Airbus had "let itself be persuaded by some well-known European leaders into using an engine made by an inexperienced consortium".
Airbus chief Tom Enders conceded in a newspaper interview on Sunday that some of the "massive problems" dogging the European airplane manufacturer's new military transporter, the A400M, were of the group's own making.
"We underestimated the engine problems," Enders told the Sunday newspaper Bild am Sonntag.
At the start of the programme, Airbus had "let itself be persuaded by some well-known European leaders into using an engine made by an inexperienced consortium," Enders said.
Furthermore, it had let itself be roped into assuming full responsibility for this new type of turbo-prop engine, he continued.
"These are two massive problems which we're now paying for."
But in addition to the "insufficient quality of the supplier... home-made problems are also playing a role," Enders said.
Despite delivery delays and limitations in its operational readiness, Enders said governments should not start looking for alternatives.

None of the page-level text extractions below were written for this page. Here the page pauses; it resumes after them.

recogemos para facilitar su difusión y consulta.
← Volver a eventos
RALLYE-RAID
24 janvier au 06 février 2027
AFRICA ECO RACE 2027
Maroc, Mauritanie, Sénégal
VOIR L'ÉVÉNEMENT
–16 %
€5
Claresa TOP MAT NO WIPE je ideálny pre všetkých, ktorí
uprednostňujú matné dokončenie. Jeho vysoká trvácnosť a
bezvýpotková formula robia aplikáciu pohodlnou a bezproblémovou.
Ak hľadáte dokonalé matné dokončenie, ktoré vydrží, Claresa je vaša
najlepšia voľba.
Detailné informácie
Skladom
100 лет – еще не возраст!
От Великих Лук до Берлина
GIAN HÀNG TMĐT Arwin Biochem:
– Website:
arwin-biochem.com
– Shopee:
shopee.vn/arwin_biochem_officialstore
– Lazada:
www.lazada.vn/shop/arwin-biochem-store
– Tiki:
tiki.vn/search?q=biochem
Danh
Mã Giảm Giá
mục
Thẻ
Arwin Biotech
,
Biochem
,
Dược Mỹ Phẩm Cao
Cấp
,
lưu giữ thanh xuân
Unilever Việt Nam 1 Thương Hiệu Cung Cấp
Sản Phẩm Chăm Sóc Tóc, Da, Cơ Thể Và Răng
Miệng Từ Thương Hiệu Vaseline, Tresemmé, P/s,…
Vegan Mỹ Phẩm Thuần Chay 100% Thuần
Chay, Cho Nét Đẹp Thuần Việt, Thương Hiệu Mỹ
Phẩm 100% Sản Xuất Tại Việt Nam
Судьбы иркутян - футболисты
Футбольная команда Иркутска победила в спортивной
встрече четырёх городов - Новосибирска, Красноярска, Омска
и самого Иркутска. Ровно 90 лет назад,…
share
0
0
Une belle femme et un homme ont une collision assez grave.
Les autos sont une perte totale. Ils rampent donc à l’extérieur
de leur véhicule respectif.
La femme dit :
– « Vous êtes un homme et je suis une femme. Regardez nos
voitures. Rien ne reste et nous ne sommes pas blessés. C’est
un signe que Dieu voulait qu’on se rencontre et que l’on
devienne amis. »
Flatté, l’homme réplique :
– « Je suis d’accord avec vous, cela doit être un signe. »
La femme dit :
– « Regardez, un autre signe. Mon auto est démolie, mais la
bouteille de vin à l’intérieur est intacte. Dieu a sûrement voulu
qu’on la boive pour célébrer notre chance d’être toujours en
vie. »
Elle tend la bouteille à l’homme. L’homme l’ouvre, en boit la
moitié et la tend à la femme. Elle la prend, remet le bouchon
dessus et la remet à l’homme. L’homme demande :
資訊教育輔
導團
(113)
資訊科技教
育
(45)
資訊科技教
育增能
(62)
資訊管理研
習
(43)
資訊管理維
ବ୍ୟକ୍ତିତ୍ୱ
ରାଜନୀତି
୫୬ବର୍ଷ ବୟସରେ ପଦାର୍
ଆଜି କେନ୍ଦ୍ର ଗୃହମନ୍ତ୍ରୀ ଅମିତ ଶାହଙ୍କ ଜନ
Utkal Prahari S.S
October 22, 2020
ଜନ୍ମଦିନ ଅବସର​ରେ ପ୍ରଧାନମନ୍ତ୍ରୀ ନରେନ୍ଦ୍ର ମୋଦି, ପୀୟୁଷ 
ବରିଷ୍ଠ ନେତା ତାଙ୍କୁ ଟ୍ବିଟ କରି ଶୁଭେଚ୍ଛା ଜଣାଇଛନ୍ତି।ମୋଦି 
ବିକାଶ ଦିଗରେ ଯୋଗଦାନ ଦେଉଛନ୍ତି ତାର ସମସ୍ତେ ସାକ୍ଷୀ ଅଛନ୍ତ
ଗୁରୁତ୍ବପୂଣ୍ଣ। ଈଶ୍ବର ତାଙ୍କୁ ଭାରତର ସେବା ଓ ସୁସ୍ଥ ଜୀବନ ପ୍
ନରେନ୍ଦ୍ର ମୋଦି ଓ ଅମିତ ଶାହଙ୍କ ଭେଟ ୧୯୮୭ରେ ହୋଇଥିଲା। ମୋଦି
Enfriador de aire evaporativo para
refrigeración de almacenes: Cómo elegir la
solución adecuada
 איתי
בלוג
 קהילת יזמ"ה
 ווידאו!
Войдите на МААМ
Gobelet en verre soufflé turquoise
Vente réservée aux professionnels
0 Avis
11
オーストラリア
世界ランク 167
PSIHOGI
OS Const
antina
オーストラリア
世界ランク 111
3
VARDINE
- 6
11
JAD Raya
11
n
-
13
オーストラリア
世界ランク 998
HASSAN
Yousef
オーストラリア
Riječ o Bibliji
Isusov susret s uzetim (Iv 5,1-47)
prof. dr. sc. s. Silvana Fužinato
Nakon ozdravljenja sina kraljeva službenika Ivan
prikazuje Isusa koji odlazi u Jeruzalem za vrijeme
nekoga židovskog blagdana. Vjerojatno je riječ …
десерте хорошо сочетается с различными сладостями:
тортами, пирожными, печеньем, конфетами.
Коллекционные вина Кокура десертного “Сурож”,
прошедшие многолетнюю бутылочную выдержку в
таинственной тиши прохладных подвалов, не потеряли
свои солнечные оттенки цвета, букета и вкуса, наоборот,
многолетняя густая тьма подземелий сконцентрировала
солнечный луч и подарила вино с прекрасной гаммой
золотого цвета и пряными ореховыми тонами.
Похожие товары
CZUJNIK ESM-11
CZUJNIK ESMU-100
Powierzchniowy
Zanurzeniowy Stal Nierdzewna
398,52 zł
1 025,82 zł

"To write off the A400M would be the biggest mistake, because this plane has enormous potential," Enders said.
One day, the new transporter would "form the backbone of the European transporter fleets" and would be an exporting success, he argued.
The A400M is to replace the German army's ageing Transall aircraft.
The new military transport was commissioned jointly in 2003 by the governments of Germany, Belgium, France, Britain, Luxembourg, Spain and Turkey.
Originally planned for launch in 2011, its delivery was substantially delayed by a string of technical problems and different requests from the governments.
And new faults were discovered in the propellor engines earlier this year.